(Collected data)
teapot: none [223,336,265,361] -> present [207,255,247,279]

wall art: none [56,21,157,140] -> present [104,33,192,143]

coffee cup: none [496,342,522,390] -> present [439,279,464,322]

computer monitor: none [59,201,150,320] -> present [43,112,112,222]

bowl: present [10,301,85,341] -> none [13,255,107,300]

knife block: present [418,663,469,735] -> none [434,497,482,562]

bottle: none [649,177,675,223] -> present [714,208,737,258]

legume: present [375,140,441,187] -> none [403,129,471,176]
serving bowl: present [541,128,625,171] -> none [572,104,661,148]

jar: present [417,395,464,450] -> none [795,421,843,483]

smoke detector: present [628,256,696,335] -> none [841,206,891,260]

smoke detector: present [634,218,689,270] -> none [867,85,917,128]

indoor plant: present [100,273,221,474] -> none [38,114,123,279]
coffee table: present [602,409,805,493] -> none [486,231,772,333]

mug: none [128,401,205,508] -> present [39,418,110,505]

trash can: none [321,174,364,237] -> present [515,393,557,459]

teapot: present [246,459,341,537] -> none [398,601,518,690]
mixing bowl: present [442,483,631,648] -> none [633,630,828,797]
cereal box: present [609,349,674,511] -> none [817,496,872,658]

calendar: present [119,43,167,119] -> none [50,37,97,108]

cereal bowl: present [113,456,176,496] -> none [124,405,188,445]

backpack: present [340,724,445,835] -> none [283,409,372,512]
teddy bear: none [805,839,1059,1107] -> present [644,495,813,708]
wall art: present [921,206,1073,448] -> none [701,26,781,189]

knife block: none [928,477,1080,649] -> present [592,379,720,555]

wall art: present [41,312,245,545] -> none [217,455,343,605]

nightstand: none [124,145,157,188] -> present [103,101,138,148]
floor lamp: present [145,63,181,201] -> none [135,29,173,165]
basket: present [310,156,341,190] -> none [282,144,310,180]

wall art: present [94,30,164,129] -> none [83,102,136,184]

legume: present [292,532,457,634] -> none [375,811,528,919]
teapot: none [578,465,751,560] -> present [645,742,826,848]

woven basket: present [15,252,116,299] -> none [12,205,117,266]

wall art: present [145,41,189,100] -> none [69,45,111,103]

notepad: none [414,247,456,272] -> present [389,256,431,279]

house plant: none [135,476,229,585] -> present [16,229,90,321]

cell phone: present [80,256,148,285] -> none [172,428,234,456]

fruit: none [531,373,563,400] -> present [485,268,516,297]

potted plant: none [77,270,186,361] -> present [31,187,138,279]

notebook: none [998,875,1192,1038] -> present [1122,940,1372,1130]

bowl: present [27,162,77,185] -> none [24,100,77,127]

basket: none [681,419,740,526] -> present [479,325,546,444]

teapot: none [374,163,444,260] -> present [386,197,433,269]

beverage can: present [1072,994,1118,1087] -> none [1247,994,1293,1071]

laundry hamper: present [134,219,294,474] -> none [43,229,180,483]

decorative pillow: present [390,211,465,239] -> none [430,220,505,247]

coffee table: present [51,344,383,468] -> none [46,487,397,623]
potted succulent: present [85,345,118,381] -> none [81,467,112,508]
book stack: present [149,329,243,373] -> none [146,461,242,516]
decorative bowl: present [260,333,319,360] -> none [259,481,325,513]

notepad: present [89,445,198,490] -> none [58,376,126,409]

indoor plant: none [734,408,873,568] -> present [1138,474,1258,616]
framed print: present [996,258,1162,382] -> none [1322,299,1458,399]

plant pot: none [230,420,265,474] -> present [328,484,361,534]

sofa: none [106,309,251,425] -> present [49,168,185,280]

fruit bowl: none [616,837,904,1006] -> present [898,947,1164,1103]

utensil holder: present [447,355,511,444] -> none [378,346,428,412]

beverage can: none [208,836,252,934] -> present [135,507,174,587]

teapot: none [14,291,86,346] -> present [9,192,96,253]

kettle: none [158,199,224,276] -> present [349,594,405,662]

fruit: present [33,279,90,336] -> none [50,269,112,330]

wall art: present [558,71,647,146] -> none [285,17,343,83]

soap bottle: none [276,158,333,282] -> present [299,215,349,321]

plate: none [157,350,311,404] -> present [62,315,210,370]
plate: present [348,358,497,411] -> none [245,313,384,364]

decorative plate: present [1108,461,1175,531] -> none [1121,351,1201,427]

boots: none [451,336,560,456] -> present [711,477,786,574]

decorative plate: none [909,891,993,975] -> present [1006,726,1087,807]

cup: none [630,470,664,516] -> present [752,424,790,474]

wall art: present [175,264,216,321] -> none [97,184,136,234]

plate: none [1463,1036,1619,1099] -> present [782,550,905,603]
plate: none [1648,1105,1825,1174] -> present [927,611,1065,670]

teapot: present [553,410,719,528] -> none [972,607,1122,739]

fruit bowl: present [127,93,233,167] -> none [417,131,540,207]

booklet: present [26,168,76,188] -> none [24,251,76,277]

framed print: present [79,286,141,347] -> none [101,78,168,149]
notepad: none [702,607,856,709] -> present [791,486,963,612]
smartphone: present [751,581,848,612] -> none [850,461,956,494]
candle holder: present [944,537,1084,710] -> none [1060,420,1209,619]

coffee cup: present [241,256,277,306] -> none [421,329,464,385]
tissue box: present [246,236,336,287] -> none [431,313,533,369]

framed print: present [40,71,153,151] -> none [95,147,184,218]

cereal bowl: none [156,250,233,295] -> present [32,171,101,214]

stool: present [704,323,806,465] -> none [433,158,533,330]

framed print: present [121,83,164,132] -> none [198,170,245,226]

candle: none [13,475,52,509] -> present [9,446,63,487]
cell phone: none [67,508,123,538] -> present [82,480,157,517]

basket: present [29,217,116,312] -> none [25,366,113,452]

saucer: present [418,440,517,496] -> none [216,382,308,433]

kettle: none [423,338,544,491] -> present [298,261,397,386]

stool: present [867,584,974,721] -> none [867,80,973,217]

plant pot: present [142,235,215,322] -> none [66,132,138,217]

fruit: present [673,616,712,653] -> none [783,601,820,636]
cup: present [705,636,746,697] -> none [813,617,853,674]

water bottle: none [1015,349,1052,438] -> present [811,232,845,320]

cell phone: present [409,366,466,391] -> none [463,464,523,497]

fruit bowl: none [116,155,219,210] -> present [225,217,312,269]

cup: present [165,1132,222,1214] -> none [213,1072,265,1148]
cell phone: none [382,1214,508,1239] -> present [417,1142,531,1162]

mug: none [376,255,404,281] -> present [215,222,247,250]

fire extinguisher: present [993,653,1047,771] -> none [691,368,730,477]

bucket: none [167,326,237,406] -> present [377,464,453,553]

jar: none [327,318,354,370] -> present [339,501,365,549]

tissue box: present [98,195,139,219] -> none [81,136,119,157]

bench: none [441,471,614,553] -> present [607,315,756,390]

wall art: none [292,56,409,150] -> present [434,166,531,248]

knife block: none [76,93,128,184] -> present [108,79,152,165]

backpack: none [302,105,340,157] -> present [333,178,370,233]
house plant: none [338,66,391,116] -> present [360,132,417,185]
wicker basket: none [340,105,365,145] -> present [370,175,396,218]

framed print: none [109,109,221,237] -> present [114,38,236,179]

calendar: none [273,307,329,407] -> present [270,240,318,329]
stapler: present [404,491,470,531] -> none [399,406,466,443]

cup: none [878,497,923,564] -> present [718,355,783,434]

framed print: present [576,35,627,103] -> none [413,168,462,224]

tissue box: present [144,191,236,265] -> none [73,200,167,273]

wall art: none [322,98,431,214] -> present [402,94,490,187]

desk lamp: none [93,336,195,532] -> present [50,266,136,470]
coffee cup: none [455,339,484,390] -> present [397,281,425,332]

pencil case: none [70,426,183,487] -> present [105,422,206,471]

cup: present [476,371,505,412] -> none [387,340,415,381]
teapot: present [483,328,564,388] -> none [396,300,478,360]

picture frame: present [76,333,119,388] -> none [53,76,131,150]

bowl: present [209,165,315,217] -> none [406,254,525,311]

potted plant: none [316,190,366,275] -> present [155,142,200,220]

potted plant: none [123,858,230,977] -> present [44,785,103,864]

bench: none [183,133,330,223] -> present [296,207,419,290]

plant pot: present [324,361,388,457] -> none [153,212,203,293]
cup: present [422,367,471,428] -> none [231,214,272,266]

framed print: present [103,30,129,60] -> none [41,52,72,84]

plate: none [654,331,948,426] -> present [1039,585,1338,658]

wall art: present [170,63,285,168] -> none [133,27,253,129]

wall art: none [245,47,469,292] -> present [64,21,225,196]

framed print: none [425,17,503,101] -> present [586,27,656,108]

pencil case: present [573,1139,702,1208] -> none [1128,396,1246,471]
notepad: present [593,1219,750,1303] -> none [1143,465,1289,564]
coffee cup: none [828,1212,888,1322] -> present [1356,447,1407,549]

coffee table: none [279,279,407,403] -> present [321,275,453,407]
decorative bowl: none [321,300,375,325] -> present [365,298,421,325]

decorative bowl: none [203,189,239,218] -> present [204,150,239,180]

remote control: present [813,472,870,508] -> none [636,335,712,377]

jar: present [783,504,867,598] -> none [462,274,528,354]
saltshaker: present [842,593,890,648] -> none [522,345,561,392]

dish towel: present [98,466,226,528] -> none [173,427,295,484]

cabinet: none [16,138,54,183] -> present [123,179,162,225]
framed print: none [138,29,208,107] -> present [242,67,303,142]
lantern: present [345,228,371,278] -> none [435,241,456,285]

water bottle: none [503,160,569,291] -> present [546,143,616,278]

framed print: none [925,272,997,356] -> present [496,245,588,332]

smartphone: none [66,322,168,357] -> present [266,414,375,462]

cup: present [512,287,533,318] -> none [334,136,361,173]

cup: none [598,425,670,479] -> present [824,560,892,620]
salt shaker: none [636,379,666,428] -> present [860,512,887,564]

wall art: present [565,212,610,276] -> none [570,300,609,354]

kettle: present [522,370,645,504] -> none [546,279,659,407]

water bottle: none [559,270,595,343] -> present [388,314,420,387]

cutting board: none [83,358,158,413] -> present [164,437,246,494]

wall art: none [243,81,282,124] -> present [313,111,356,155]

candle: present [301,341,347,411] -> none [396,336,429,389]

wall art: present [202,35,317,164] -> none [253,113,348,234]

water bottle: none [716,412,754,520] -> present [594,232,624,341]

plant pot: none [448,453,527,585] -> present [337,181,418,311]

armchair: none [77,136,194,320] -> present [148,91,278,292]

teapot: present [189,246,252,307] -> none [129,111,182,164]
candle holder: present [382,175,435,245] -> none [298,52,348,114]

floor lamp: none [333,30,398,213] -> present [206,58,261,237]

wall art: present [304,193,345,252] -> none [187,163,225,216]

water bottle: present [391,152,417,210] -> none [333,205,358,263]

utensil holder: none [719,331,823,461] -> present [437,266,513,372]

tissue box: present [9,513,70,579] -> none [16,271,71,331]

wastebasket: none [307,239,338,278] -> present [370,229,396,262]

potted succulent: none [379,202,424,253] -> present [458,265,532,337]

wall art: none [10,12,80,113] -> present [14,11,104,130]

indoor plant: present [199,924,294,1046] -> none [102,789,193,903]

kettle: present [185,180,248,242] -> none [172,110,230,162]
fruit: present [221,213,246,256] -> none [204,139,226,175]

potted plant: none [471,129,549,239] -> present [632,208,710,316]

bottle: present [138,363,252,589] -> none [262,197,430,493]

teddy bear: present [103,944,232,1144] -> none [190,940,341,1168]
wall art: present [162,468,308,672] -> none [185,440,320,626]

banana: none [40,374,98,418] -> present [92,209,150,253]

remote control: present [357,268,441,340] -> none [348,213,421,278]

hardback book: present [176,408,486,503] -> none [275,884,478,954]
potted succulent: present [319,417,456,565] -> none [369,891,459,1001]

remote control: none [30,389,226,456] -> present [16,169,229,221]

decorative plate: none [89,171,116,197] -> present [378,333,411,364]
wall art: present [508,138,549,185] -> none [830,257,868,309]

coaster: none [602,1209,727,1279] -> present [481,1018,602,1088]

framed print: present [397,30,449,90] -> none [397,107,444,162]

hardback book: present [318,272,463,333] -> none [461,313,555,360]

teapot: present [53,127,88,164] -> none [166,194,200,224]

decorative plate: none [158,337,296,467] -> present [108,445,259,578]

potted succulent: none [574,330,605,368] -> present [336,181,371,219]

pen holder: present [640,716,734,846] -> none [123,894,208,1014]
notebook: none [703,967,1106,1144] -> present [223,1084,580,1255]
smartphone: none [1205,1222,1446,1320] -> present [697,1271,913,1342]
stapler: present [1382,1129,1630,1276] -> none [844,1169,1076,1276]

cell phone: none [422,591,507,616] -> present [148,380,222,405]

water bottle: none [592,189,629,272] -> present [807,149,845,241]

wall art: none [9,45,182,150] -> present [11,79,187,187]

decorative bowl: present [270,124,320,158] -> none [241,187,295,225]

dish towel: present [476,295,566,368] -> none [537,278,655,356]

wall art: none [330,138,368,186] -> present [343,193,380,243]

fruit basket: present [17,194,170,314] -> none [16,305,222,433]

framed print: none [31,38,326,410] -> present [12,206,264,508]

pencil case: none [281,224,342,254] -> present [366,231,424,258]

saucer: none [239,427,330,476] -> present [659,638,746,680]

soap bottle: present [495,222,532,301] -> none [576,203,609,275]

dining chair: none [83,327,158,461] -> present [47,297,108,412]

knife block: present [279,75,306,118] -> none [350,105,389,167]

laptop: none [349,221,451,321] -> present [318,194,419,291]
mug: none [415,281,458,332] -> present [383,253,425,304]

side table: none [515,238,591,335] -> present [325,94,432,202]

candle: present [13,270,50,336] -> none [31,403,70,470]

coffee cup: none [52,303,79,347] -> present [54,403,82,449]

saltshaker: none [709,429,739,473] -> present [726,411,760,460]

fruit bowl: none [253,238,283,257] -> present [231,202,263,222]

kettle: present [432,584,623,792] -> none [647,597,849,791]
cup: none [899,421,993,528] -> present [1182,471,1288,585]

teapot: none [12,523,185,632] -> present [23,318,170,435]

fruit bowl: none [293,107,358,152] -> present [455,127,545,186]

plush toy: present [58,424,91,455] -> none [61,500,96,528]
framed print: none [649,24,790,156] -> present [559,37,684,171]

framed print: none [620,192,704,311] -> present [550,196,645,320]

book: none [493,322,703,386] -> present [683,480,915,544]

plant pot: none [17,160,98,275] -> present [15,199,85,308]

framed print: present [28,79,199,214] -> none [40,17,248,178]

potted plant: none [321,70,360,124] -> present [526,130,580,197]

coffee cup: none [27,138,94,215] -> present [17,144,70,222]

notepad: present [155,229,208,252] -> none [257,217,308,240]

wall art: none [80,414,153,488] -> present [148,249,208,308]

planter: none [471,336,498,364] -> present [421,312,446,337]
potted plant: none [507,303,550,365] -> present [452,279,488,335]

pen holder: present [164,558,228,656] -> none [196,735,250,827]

Aim of the exercise — For the string "table", count the lines of the entries above that include it; answer with the number only.

Exercise response — 4